Closed hyanwong closed 1 year ago
We could always add a pass to create this column after the export_recombinant_breakpoints
function is run, but it seemed cleaner to calculate everything we need at once.
Oh bugger, I forgot that simplify()
doesn't remove mutations above the root. So simplified_ts.num_mutations()
is not correct.
We can look at the mutations above the sample nodes in the simplified ts though, so easy to correct in this case, and I have done so in https://github.com/jeromekelleher/sc2ts/commit/309cbf70e747f3a0bacefdf7b79a79b5d4cc6a22
As discussed yesterday, would be simpler to consider sequence identity here via the variants function.
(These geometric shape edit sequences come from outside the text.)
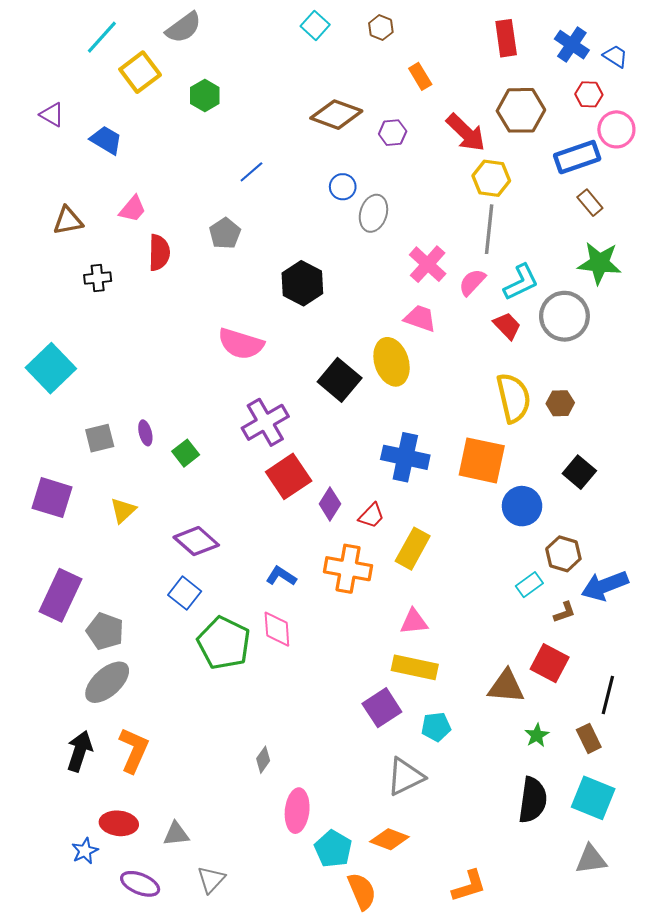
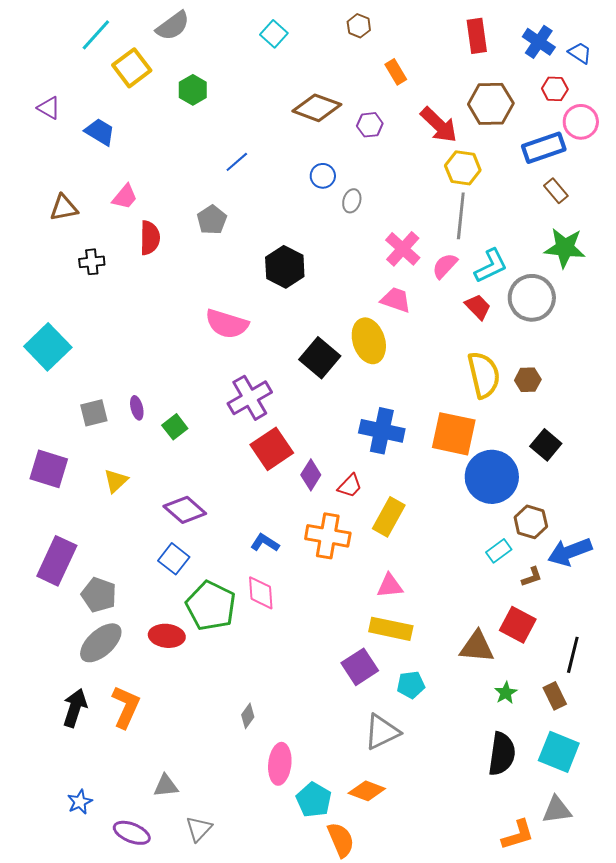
cyan square: (315, 25) -> (274, 34), moved
gray ellipse: (373, 213) -> (352, 201), size x0.7
blue circle: (522, 506) -> (492, 477), size x1.4
red ellipse: (119, 823) -> (167, 636), moved
orange L-shape: (469, 886) -> (518, 835), moved

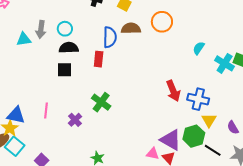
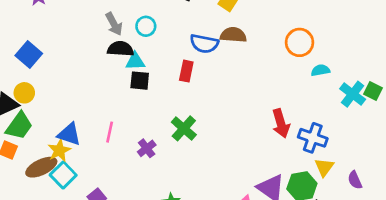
orange circle: (162, 22) -> (299, 42), moved
gray arrow: (41, 29) -> (114, 24), turned -42
blue semicircle: (110, 37) -> (204, 44), turned 95
cyan triangle: (24, 39) -> (135, 61), moved
black semicircle: (69, 48) -> (120, 49), moved
cyan semicircle: (199, 48) -> (320, 70), turned 40

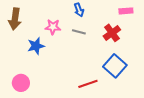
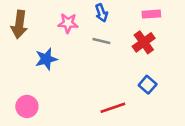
pink rectangle: (126, 11) -> (151, 14), moved
pink star: (53, 27) -> (68, 23), moved
blue square: (115, 66) -> (148, 85), size x0.6

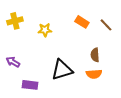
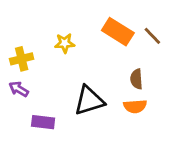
yellow cross: (15, 21) -> (22, 59), moved
orange rectangle: (82, 22) -> (118, 32), size x1.5

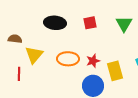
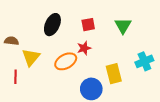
black ellipse: (55, 23) -> (52, 25), turned -70
orange ellipse: (68, 59) -> (66, 61), turned -30
red star: (93, 61) -> (84, 48), moved

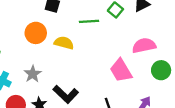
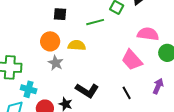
pink semicircle: (144, 46) -> (148, 34), turned 30
gray star: (33, 74) -> (56, 63), moved

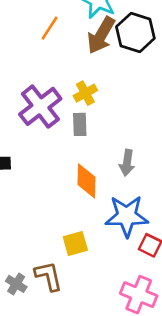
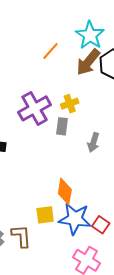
gray arrow: (127, 163) -> (93, 142), moved
orange diamond: (86, 181) -> (65, 191), moved
blue star: (127, 216) -> (75, 219), moved

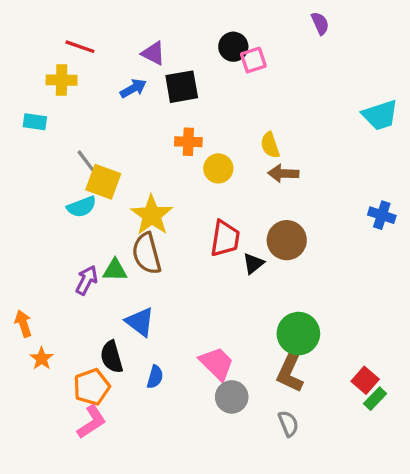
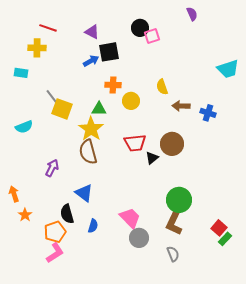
blue arrow: (133, 88) -> (91, 61), moved
brown arrow: (283, 173) -> (181, 106), moved
cyan semicircle: (82, 207) -> (24, 127), moved
blue cross: (382, 215) -> (208, 113), moved
red trapezoid: (225, 238) -> (135, 143), turned 75
green triangle: (115, 270) -> (99, 109), moved

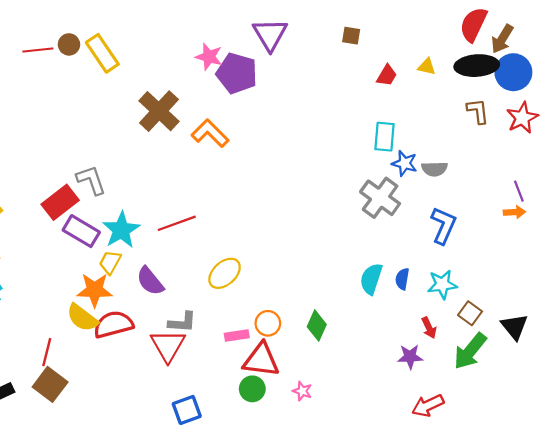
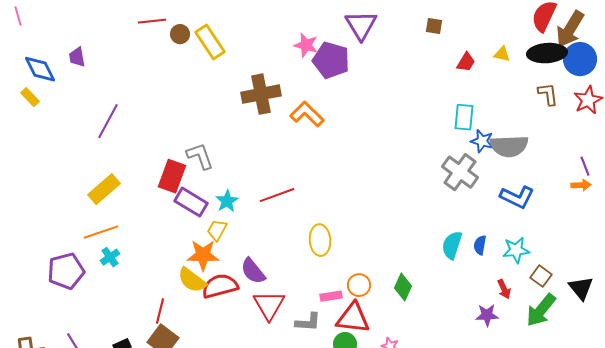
brown arrow: (502, 39) -> (570, 29), size x1.4
red line: (38, 50) -> (152, 21), moved
brown cross: (159, 111) -> (261, 94), turned 36
gray semicircle: (435, 169) -> (509, 146), size x1.6
red rectangle: (60, 202) -> (172, 176), turned -32
blue L-shape: (443, 226) -> (517, 197), turned 92
cyan star: (121, 230) -> (227, 201), size x0.7
yellow ellipse: (225, 273) -> (320, 240), turned -52
purple semicircle: (150, 281) -> (253, 271), moved
gray L-shape: (182, 322) -> (308, 322), moved

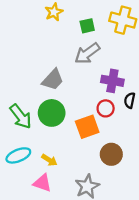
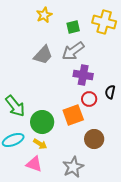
gray trapezoid: (53, 80) -> (43, 55), moved
purple cross: (112, 81) -> (83, 75), moved
green circle: (52, 113) -> (42, 122), moved

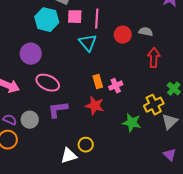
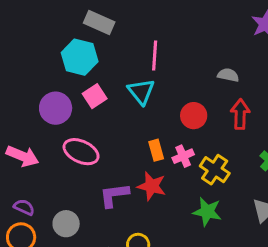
pink square: (75, 17) -> (95, 96), moved, turned -35
red circle: (123, 35) -> (194, 116), moved
yellow cross: (154, 105) -> (215, 170), moved, turned -30
purple L-shape: (58, 110) -> (114, 195), moved
gray circle: (30, 120) -> (66, 224), moved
Something like
H = ts.genotype_matrix(samples=[left_parent, right_parent]).T
sequence_diffs = np.sum(H[0] != H[1])
This adds the max of (number of mutations that separate the left parents on the forward and backward passes, number of mutations that separate the right parents on the forward and backward passes), which we agreed could provide the most stringent measure of "HMM consistency".
However, it uses repeated rounds of simplification to calculate the number of mutations between parent nodes, so is slow: it takes
export_recombinant_breakpoints
from 1.5 secs to 12 secs. Personally I'm happy with that, and don't want to spend much time optimising it any more, but @jeromekelleher might have a better method?